Problem details:
Show each line of the records in which the word "Задание" occurs.

Given records section start

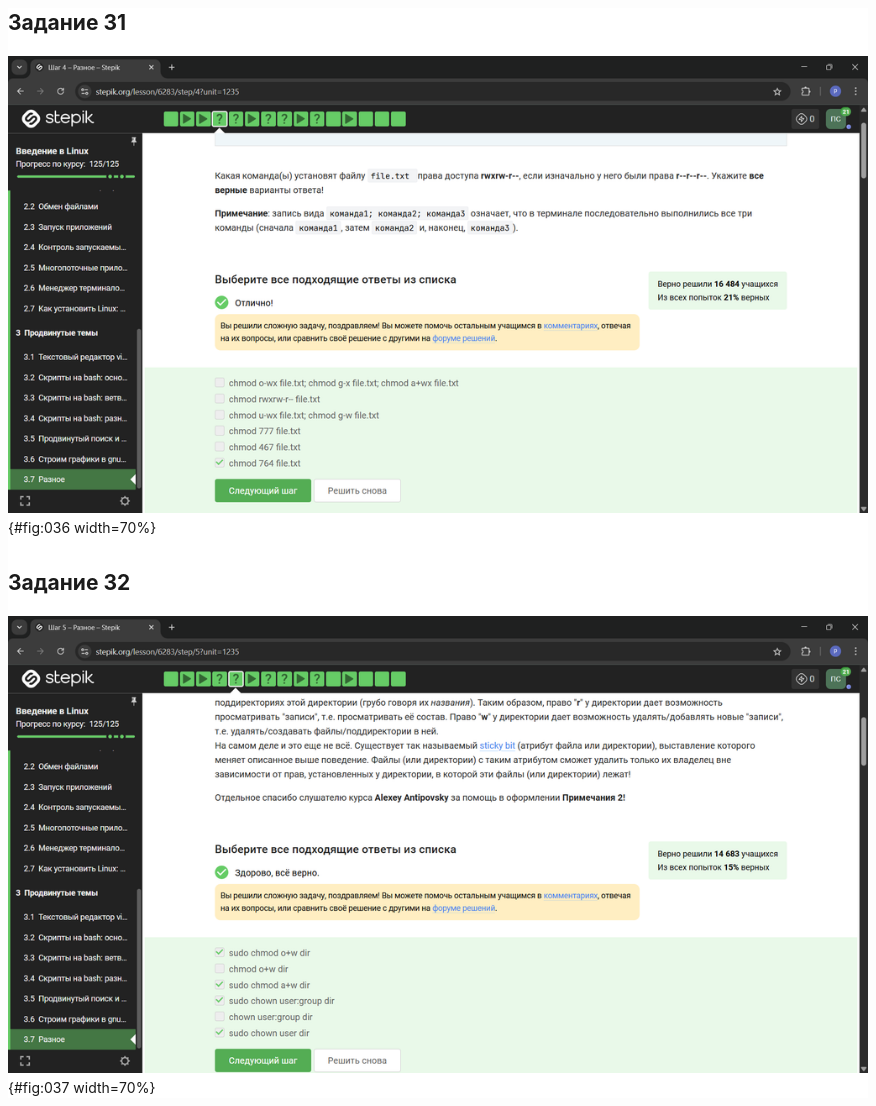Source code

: 
## Задание 31

![Задание 31](image/36.png){#fig:036 width=70%}

## Задание 32

![Задание 32](image/37.png){#fig:037 width=70%}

Given records section end

Response area:
## Задание 31
![Задание 31](image/36.png){#fig:036 width=70%}
## Задание 32
![Задание 32](image/37.png){#fig:037 width=70%}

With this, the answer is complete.